Adapun, nilai-nilai pendidikan yang tersirat pada bulan Ramadan ini, diantaranya, yaitu, pertama, mendidik nilai kejujuran. Bisa dikatakan, kejujuran adalah harga mati. Karakter mulia ini, begitu penting untuk dimiliki, terutama bagi para pelajar.
Sebab, karakter tersebut sangat susah ditemukan saat ini, apalagi ditengah keterbukaan informasi yang merajalela, memudahkan mereka mengakses apapun, termasuk inspirasi untuk melakukan tindakan kecurangan. Maka tidak heran, jika ada pelajar yang bisa meraih nilai sempurna, tanpa belajar sama sekali. Terlihat perkara sepele, tetapi, jika terus dibiarkan dan didiamkan.
Maka, perkara sepele tersebut akan berujung menjadi persoalan besar. Mereka akan terbiasa berbuat curang dimanpun dan dalam kondisi apapun. Misalnya, kasus korupsi. Kasus, yang sering kali dilakukan oleh para pejabat tinggi tersebut, merupakan salah satu contoh dari pembiasaan tindak kecurangan sejak dini.
Kedua, mendidik karakter sabar. Sabar adalah kemampuan seseorang dalam mengendalikan emosi dan hawa nafsu agar tidak melakukan perbuatan yang dilarang Allah SWT. Karakter mulia ini sangat penting untuk dimiliki oleh setiap pelajar. Sebab, dengan adanya karakter sabar ini, maka tindakan kekerasan, tawuran antar pelajar akan dapat teratasi.
Tidak seperti sekarang, di mana, tindak kekerasan di kalangan pelajar seolah tidak terbendung untuk dilakukan. Seolah, mereka beranggapan bahwa tidak dinyatakan keren, jika tidak ikut tawuran, perundungan, dan pelbagai tindak kekerasan lainnya.
Ketiga, mendidik karakter pejuang. Menahan diri dari hal-hal yang membatalkan puasa mulai dari terbit fajar hingga terbenam matahari, bukanlah sesuatu yang mudah. Apalagi, bagi mereka yang belum terbiasa, dibutuhkan perjuangan panjang untuk melakukannya.

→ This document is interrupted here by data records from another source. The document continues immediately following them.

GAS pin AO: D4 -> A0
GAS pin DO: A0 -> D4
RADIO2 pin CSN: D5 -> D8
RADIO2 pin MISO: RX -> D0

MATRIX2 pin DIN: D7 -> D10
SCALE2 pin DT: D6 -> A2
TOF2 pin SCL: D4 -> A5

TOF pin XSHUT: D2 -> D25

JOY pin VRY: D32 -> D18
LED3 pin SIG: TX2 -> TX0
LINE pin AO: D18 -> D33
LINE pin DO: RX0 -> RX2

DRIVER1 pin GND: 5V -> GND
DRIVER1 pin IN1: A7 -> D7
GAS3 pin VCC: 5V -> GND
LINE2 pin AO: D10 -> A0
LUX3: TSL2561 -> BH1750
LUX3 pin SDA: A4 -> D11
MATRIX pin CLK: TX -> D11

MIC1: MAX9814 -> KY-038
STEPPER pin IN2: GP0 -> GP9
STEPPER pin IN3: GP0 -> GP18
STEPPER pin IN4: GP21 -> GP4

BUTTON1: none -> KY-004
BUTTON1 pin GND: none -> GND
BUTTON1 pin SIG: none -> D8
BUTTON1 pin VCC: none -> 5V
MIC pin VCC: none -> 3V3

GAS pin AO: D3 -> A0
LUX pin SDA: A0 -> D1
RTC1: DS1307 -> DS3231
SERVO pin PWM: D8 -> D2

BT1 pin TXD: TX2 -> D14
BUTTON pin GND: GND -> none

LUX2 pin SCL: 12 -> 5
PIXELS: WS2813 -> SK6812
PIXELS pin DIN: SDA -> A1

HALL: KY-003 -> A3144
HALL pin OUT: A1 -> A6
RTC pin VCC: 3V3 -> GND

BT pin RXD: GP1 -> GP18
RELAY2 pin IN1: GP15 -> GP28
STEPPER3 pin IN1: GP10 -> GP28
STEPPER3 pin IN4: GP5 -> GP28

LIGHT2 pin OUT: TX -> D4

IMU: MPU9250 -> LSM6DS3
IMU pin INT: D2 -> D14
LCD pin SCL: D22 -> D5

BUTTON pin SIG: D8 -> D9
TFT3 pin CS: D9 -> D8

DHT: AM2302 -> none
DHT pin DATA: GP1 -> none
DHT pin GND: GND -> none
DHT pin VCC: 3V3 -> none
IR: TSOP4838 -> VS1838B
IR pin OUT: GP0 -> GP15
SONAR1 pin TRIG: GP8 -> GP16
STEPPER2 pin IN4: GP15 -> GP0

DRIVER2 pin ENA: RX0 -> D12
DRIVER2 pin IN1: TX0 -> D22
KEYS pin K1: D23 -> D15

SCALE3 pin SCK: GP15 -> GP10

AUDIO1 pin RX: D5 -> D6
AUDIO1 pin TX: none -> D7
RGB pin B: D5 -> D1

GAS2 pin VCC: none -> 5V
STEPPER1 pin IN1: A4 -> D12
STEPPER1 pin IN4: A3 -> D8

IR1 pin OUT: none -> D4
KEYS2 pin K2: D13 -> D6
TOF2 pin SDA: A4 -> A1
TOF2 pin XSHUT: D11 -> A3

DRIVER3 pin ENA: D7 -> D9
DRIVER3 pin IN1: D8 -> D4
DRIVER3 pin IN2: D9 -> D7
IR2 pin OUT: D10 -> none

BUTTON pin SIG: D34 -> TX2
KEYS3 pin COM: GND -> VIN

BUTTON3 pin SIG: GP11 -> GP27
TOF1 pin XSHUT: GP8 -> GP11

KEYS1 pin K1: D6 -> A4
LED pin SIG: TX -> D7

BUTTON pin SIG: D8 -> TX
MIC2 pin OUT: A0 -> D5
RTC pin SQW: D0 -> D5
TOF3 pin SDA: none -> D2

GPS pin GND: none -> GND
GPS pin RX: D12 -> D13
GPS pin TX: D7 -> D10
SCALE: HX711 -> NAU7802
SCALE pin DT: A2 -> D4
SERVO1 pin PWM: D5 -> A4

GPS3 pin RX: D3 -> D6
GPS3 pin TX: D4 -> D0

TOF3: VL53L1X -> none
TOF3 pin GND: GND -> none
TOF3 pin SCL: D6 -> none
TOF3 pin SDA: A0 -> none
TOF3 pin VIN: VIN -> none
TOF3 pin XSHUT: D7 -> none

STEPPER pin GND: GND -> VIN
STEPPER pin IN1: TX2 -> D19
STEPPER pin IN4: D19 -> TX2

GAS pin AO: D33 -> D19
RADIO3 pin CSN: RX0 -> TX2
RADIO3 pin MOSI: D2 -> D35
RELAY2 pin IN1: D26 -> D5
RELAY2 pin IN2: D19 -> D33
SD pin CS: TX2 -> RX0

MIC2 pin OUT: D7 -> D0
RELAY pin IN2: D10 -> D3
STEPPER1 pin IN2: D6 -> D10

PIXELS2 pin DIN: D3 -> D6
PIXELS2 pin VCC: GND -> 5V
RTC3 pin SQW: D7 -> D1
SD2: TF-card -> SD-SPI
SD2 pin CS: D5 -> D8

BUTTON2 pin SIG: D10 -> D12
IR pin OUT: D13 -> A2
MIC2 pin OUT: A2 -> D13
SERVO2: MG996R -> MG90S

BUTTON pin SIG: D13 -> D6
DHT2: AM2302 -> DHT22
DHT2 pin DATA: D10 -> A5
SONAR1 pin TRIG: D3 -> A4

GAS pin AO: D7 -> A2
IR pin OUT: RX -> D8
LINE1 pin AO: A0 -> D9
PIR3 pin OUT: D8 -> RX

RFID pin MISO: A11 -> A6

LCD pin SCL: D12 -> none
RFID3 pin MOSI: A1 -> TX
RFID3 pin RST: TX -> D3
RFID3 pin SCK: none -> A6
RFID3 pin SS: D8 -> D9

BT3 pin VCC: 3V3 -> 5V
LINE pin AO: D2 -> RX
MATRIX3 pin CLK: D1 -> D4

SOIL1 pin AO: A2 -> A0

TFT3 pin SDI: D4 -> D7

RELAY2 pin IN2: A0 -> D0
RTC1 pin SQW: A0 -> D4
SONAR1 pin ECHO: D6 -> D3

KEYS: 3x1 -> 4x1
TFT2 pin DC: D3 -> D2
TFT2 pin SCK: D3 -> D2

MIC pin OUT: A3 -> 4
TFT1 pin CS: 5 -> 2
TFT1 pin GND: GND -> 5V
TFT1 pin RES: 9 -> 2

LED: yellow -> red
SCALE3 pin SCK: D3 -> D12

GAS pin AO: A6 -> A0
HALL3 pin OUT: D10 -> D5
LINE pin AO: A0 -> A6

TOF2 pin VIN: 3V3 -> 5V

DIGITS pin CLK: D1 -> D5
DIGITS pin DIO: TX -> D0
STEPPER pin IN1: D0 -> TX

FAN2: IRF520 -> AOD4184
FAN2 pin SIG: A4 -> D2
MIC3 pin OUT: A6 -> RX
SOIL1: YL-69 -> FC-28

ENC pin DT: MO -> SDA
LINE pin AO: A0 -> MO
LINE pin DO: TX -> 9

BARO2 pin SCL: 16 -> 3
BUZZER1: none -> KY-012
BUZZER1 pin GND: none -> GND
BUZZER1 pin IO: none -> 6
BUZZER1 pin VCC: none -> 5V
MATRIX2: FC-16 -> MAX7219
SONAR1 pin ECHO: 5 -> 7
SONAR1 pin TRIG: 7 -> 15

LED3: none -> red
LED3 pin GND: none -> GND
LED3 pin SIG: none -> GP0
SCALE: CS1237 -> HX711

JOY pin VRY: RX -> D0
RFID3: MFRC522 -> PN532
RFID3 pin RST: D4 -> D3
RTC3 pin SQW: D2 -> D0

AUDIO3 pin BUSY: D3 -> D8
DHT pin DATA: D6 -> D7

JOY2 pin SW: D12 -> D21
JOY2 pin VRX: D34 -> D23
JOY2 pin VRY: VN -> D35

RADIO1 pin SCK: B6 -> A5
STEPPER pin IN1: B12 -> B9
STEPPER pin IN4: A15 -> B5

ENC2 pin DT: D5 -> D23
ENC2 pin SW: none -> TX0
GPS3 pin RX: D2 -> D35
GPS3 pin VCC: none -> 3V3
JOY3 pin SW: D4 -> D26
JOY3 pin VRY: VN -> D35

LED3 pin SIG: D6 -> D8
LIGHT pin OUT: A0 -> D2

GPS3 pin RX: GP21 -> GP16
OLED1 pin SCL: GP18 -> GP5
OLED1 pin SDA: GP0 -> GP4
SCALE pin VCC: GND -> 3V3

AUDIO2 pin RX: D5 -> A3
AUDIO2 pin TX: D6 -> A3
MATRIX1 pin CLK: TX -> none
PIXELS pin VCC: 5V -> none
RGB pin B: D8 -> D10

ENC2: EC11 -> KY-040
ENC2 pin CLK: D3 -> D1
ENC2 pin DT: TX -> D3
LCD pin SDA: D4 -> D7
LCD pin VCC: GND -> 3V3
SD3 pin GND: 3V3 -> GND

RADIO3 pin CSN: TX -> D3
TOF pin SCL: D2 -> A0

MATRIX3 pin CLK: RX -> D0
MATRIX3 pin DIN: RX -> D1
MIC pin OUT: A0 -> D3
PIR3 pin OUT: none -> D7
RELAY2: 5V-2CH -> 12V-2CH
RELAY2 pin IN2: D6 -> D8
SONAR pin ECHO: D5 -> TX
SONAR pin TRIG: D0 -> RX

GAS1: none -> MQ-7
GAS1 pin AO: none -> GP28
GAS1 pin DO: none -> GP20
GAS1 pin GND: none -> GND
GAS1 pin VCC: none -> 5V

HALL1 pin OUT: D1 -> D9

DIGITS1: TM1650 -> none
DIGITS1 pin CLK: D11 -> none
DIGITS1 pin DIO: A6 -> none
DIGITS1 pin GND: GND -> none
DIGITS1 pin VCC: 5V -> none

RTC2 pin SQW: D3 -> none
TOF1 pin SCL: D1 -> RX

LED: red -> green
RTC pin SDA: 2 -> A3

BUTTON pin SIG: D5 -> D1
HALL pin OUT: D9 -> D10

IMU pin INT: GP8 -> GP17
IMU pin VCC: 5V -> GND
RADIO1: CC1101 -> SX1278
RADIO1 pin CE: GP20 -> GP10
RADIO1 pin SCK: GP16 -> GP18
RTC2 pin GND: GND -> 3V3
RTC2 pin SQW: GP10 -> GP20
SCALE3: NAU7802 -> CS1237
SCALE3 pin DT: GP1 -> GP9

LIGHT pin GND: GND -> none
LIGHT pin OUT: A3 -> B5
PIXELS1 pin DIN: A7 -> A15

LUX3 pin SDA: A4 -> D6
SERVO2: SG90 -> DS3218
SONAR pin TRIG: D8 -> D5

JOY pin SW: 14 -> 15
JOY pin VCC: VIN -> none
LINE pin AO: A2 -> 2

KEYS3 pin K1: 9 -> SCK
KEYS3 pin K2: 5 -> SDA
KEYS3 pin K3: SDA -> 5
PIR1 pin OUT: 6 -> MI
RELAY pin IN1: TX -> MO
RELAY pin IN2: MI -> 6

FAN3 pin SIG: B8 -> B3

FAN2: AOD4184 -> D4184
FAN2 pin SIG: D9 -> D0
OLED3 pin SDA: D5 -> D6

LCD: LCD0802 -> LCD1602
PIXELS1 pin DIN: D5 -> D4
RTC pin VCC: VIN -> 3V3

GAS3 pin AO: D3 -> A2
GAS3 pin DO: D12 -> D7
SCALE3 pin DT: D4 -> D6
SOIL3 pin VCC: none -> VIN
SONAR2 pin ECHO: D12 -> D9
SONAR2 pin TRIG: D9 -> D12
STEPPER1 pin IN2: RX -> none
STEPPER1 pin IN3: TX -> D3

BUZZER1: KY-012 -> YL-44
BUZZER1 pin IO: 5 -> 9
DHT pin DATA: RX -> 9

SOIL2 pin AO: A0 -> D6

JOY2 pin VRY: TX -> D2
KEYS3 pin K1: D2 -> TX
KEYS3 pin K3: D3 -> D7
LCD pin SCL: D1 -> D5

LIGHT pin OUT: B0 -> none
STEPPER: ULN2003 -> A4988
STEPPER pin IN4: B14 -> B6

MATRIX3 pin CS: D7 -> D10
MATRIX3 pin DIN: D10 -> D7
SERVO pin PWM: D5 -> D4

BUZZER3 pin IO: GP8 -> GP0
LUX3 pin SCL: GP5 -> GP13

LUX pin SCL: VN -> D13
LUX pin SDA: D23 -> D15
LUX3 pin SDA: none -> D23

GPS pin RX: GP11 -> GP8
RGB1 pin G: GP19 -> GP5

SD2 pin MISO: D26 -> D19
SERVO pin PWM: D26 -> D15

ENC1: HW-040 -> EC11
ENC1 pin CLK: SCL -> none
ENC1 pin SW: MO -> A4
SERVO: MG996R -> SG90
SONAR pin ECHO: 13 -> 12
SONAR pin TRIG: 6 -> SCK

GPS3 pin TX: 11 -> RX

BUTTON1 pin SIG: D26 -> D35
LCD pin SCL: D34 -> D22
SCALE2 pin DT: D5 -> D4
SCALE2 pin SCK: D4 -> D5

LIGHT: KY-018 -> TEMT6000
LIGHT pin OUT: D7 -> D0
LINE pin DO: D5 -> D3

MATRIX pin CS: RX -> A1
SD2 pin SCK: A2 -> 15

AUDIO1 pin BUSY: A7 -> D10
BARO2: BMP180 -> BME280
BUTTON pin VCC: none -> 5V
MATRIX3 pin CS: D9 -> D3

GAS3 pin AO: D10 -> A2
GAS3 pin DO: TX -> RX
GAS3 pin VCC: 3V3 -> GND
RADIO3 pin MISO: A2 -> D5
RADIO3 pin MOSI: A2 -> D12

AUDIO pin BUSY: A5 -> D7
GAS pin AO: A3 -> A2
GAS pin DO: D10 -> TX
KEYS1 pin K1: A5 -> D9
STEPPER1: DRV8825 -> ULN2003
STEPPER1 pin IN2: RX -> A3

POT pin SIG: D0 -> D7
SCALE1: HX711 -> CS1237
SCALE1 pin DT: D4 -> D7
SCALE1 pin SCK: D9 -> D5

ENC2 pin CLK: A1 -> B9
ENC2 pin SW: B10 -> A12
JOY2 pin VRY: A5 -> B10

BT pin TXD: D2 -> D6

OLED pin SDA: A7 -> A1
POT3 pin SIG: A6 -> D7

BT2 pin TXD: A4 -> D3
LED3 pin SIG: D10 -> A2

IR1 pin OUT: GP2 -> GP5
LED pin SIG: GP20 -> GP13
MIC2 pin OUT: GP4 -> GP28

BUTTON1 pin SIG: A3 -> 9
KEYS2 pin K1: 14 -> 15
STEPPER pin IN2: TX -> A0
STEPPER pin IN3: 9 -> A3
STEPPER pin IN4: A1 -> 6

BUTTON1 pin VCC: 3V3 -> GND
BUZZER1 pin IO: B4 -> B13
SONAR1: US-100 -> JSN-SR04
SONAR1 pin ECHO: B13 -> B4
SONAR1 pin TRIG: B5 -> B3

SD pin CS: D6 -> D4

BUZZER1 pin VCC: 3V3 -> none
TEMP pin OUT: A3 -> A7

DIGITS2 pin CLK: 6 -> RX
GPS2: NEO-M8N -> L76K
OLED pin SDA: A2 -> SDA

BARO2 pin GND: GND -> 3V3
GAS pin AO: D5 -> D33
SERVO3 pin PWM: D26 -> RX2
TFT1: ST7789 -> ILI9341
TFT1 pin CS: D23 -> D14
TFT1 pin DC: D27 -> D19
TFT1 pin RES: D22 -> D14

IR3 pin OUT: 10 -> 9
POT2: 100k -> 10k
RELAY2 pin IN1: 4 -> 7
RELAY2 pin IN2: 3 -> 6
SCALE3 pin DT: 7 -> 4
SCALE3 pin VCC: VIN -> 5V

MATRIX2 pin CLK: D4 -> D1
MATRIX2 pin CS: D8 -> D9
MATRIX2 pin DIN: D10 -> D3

Terlebih, tantangan yang mesti dihadapi silih berganti berdatangan, yang jika tidak kuat menghadapinya, bisa-bisa berjatuhan di tengah jalan, bahkan di awal perjalanan. Tetapi, bagi yang mampu bertahan sampai di akhir Ramadan, maka daya juang mereka juga akan bertahan untuk di bulan-bulan berikutnya.
Mereka akan menjadi pelajar pejuang. Berjuang di tengah keterbatasan, berjuang di tengah keterbukaan, berjuang untuk selalu meningkatkan kapasitasnya sebagai seorang pelajar. Begitu banyak nilai-nilai pendidikan yang ditawarkan di bulan Ramadan ini.
Rasanya, sangat disayangkan jika dibiarkan begitu saja, di penghujung, sisa-sisa Ramadan yang sebentar lagi pergi ini, mari sama-sama kita gali makna penting di dalamnya, terutama dalam mendidik diri.
Pesantren Ramadan yang terprogram dengan baik di masjid-masjid terdekat dari rumah, hendaknya mampu menjadikan pelajar pemakmur masjid, yang hatinya selalu terpaut dengan masjid, menghidupkan masjid dengan pelbagai amalan, yang dilakukan, tidak hanya di bulan Ramadan, tetapi juga di bulan-bulan berikutnya.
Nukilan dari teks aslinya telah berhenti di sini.